▸ Provided entries:
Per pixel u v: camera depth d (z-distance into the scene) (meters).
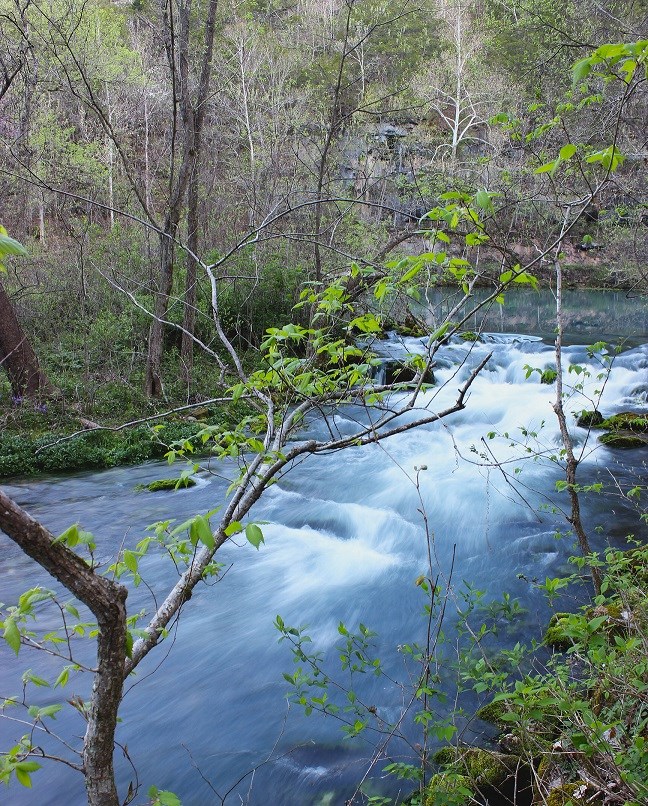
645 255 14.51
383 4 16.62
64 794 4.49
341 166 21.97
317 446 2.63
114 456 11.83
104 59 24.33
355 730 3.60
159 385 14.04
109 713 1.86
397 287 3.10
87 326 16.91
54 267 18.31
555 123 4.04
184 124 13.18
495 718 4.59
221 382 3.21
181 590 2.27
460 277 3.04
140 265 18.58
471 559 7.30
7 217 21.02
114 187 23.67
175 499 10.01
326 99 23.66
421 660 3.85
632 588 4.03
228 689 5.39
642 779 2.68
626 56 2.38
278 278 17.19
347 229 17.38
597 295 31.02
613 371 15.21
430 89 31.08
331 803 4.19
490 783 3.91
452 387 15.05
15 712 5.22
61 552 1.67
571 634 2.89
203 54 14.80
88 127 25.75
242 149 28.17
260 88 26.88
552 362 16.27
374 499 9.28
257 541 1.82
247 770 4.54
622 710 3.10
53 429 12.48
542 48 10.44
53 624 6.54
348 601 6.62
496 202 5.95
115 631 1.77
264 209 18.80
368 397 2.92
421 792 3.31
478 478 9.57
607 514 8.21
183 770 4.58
==
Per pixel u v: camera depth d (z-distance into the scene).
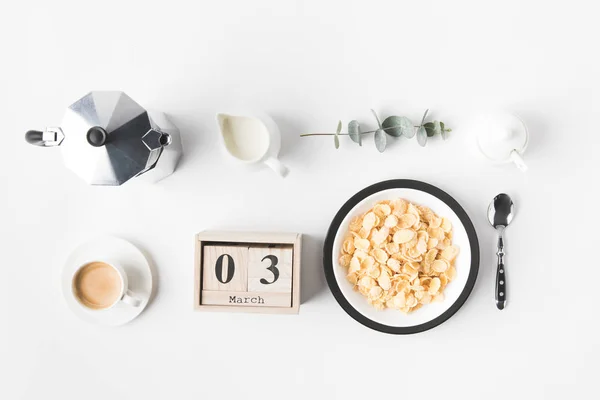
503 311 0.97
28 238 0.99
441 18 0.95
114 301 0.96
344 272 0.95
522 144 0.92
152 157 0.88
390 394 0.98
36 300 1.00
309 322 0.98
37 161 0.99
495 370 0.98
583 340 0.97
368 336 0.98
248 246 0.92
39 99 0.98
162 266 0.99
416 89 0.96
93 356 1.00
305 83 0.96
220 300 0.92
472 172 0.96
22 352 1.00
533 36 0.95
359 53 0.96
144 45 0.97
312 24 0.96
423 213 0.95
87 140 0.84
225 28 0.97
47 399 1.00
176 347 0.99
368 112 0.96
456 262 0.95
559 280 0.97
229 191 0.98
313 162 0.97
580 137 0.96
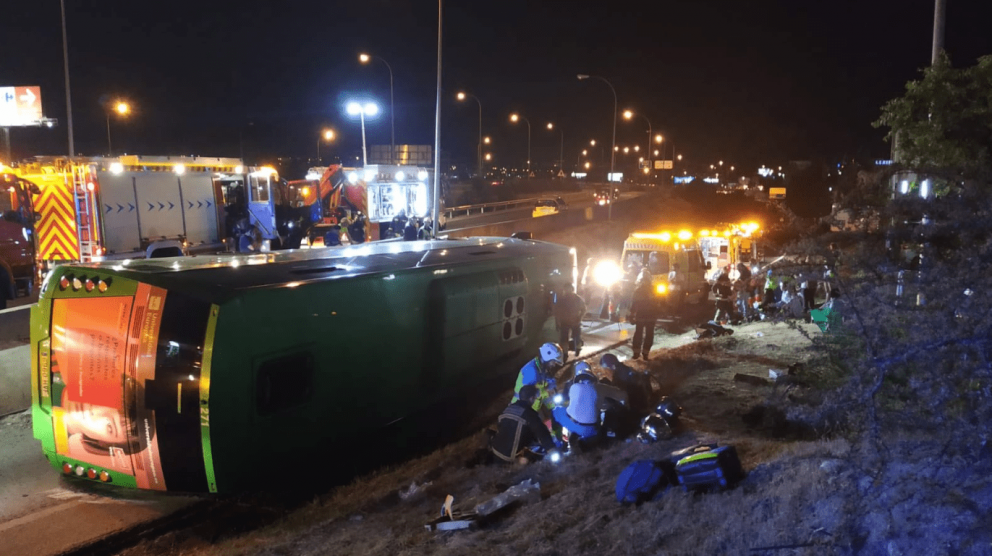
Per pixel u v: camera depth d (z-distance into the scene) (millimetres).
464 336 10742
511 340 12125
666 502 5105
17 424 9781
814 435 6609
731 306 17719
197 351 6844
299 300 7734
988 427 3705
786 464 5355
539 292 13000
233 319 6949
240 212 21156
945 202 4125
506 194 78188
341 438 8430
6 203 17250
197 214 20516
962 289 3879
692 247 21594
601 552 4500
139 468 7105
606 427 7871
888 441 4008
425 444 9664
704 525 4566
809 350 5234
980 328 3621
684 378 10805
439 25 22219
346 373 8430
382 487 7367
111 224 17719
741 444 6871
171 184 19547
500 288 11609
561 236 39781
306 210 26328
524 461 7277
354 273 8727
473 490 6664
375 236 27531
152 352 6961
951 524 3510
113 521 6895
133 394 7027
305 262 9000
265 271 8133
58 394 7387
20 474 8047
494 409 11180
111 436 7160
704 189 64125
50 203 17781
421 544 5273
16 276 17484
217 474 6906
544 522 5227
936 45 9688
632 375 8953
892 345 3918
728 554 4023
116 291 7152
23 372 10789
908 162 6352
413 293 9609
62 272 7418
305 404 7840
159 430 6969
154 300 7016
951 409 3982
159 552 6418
---
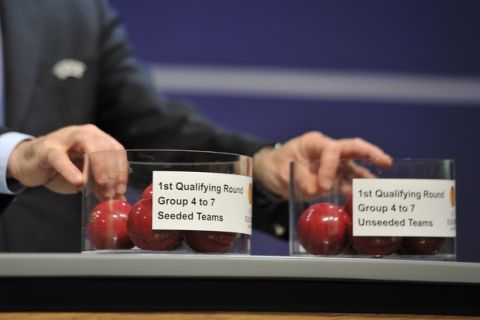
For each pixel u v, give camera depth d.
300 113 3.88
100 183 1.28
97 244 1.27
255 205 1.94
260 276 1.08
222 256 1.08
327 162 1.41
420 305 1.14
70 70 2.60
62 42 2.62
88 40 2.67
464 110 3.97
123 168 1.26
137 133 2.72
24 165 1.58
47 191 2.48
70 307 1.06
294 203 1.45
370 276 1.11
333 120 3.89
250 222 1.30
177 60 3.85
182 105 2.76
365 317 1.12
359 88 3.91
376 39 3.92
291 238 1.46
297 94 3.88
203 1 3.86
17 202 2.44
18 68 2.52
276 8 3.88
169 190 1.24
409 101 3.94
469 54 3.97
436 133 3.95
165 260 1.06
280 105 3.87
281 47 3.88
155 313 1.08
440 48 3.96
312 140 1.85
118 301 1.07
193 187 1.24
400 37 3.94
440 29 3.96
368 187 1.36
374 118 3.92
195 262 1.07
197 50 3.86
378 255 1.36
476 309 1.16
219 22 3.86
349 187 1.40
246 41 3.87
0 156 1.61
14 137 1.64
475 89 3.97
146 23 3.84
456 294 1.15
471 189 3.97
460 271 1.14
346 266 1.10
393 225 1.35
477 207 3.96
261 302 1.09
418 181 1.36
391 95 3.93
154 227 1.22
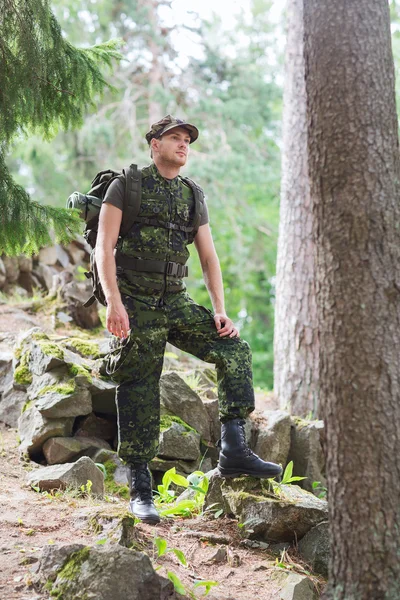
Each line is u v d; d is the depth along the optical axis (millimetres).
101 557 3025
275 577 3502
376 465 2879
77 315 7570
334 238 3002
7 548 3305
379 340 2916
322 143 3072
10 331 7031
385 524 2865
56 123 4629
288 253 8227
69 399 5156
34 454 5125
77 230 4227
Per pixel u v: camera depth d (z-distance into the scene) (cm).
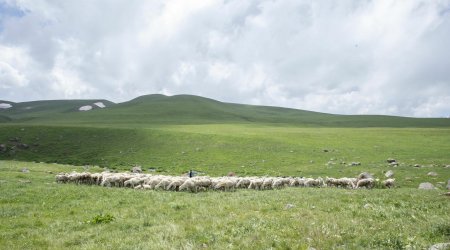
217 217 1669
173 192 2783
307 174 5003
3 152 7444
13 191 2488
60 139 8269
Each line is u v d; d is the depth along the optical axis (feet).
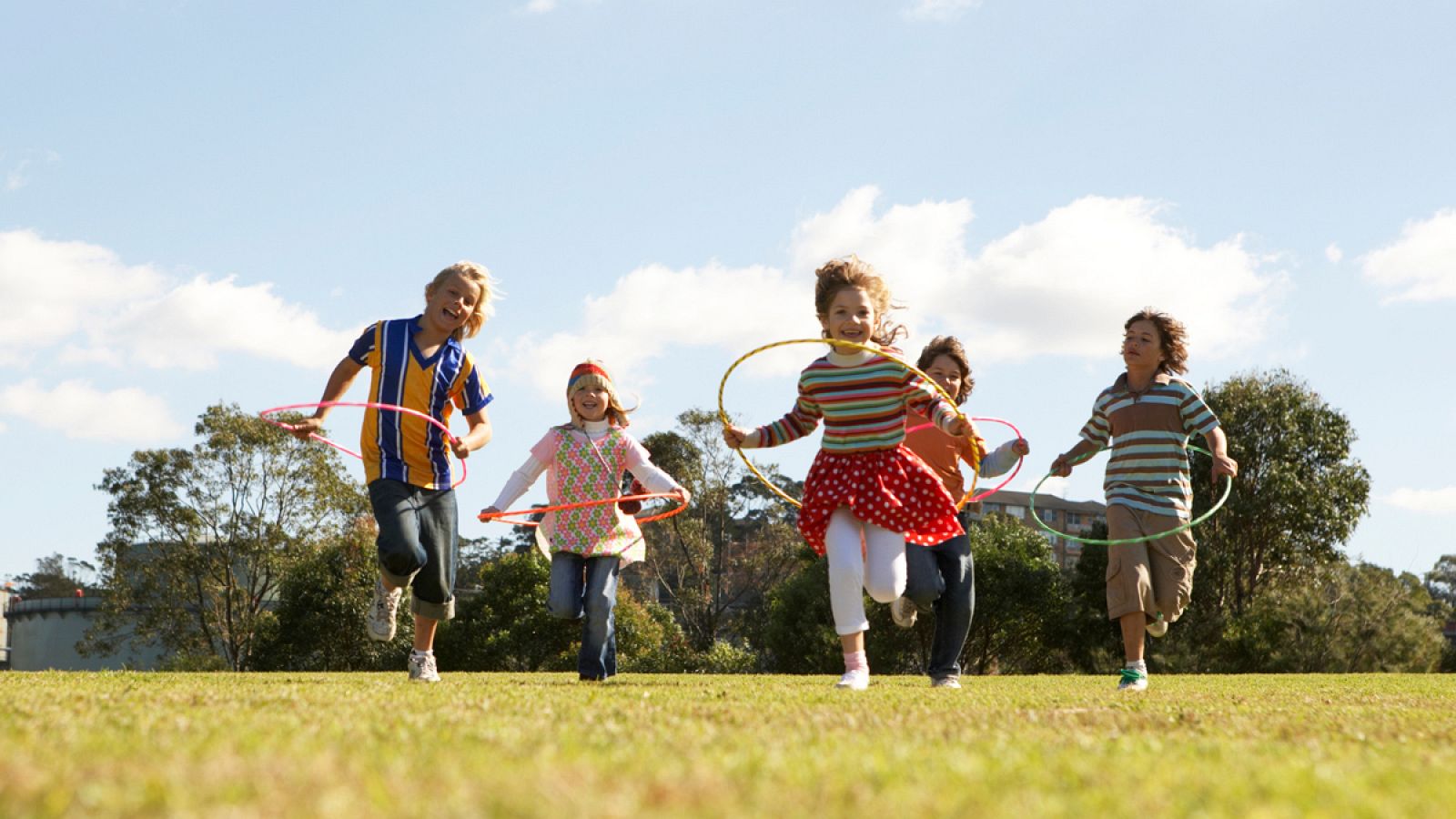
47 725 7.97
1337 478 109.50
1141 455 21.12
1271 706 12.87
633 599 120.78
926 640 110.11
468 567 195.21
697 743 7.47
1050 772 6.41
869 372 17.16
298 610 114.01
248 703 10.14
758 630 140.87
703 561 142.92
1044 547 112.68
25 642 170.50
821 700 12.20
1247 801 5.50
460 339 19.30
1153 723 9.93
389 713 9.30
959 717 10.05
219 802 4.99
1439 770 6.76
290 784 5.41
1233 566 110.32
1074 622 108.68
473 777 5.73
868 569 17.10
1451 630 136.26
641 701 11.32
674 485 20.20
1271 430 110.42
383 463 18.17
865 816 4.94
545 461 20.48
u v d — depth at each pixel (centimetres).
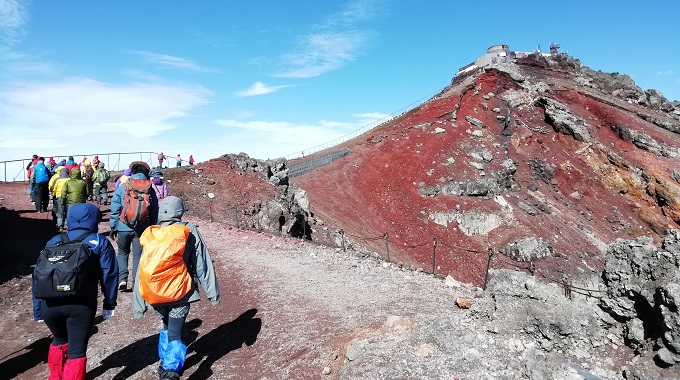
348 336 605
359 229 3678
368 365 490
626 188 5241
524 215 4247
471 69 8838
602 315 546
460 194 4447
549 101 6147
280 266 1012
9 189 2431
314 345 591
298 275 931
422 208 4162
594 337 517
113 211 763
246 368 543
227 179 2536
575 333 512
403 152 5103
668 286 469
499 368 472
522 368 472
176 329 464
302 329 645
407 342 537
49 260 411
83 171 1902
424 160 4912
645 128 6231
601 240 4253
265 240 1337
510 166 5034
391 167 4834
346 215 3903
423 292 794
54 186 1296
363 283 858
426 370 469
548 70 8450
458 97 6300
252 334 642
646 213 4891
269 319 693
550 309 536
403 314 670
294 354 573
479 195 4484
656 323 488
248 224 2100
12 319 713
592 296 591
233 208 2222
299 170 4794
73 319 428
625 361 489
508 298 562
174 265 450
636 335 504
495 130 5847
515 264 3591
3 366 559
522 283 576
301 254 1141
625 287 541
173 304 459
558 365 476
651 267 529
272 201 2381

▸ Exercise description: Select and copy every line of the listing with the word "axis".

▸ Solution below:
Each line is u v d; d is the depth along the optical axis (millimetres).
Each line is u v d; d is the depth along the optical axis (feet).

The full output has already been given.